There can hardly be a developmental biologist in the world today who has not had their research impacted by the rapid advances in the technology of CRISPR/Cas9 gene editing. The precision and efficiency of this form of gene editing has revolutionized the generation of defined genetic and epigenetic alterations in cells in culture and in organisms from microbes to plants to animals. Applications underway include improving agricultural crops and livestock, developing new antimicrobials, and attempts to control disease-carrying insects with so-called gene drives (Barrangou and Doudna, 2016). All of these come with their own regulatory and ethical issues that require informed debate. However, worldwide attention has been particularly focused on the issues surrounding clinical application of gene editing to humans.
There are three different ways in which CRISPR/Cas9 gene editing can be applied to human health. First, as a basic research tool for use in human cells or embryos to help understand normal development, model human disease and develop new treatments. Second, for gene editing in somatic cells, either ex vivo or in vivo, to treat or prevent disease. Third, for gene editing in gametes or embryos with the aim of correcting disease-causing mutations in the next generation – so-called germline gene editing. Ever since the first transgenic mice were made by injection of exogenous DNA into mouse zygotes, there have been discussions around the ethics of germline modification in humans. However, these were rather theoretical and philosophical in nature, given that the science was far from ready to even consider practical application to human embryos. Targeted modification via homologous recombination in embryonic stem cells and generation of germline chimeras made precision editing of the mouse germline possible, but this was not in any way considered a route to human germline editing. All that changed with CRISPR/Cas9. Direct injection of the Cas9 components into mouse zygotes can produce mutations by non-homologous end-joining at close to 100% efficiency, and more precise alterations, such as point mutations and insertions, can be produced at increasingly higher rates, with various new tricks (Plaza Reyes and Lanner, 2017). Suddenly, theoretical discussions on human germline editing are no longer so theoretical.
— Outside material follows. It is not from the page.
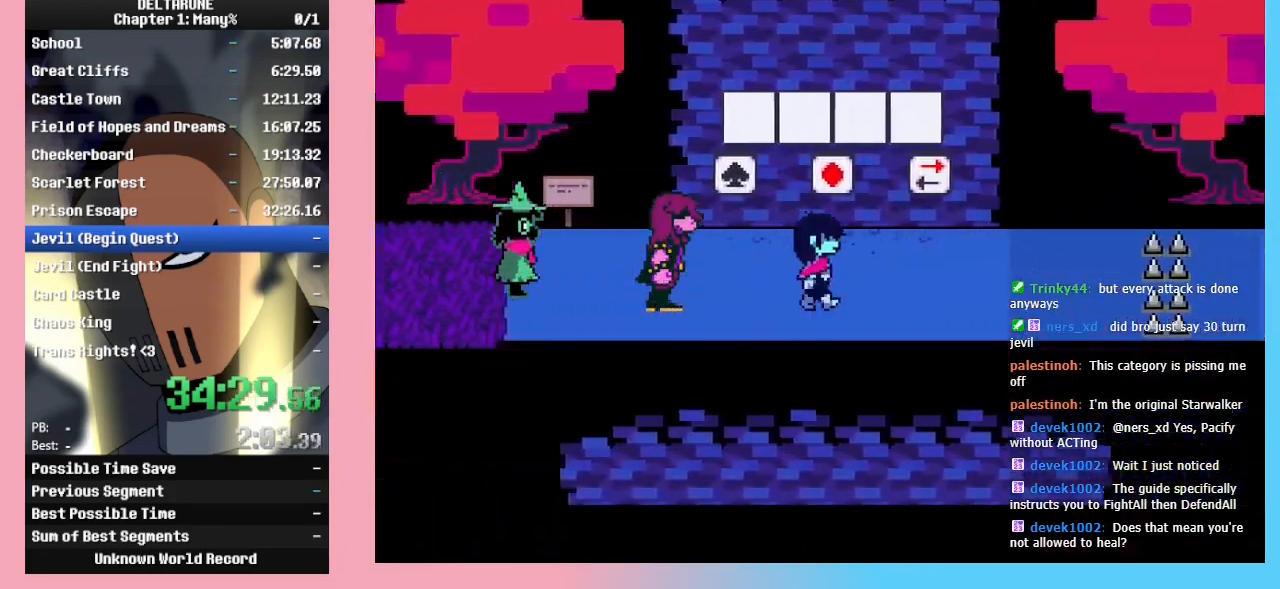
{"keys": ["ctrl_l", "left", "right", "shift_l", "up"], "events": [[67, "right", "up"], [100, "up", "down"], [200, "right", "down"], [200, "z", "down"], [300, "z", "up"], [500, "left", "down"]]}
The first report of gene editing directly in human embryos was published in March 2015. Although the study was carried out in non-viable tripronuclear embryos and demonstrated mosaicism and off-target mutations (Liang et al., 2015), it raised community awareness and sparked a series of responses from organizations and groups worldwide, including calls for a moratorium on all human embryo gene editing. Following an international summit meeting on human gene editing held in Washington in December 2015, the National Academy of Sciences (NAS) and National Academy of Medicine (NAM) established an international working group to consider the scientific, ethical and societal issues raised by human genome editing. The working group reviewed the current and likely future status of the field, the current legal situation internationally and the broad range of ethical debate on the status of the human genome, and received input from multiple sources, including clinicians, ethicists, regulators, patient advocates, industry representatives and the public. The committee's peer-reviewed report was published in February 2017 (National Academies of Sciences, Engineering, and Medicine et al., 2017) and has been widely recognized as a carefully crafted set of guiding principles that can be applied across jurisdictions for the future applications of human gene editing.
The major recommendations of the committee (Fig. 1) have been largely endorsed by various other reports published in the last year (see http://arrige.org/documents.php). Most notably, the report did not support an outright ban on germline gene editing, but proposed a set of stringent criteria and oversight mechanisms that would have to be in place before specific clinical applications could be considered. Extension of human gene editing, either somatic or germline, beyond the treatment or prevention of serious disease, to genetic enhancement strategies was specifically banned. ‘Healthy babies not designer babies’ was the call. However, the report itself acknowledges that societal norms relating to human gene editing are not uniform worldwide and are not immutable over time. There was a clearly recognized need for further public engagement strategies to help inform the ongoing debate. The year following the report has seen a number of activities in this regard. A new survey of opinions on genome editing carried out by Scheufele and colleagues in the USA suggested that there was a general positive shift in public perception and acceptance of some forms of human gene editing but that all participants supported ongoing public engagement in policy development (Scheufele et al., 2017). A recent call for a ‘global observatory’ for gene editing (Jasanoff and Hurlbut, 2018) and the establishment of ARRIGE, the Association for Responsible Research and Innovation in Genome Editing (http://arrige.org), both point the way forward for ongoing, broad-ranging international strategies to monitor progress and evaluate ethical and regulatory norms.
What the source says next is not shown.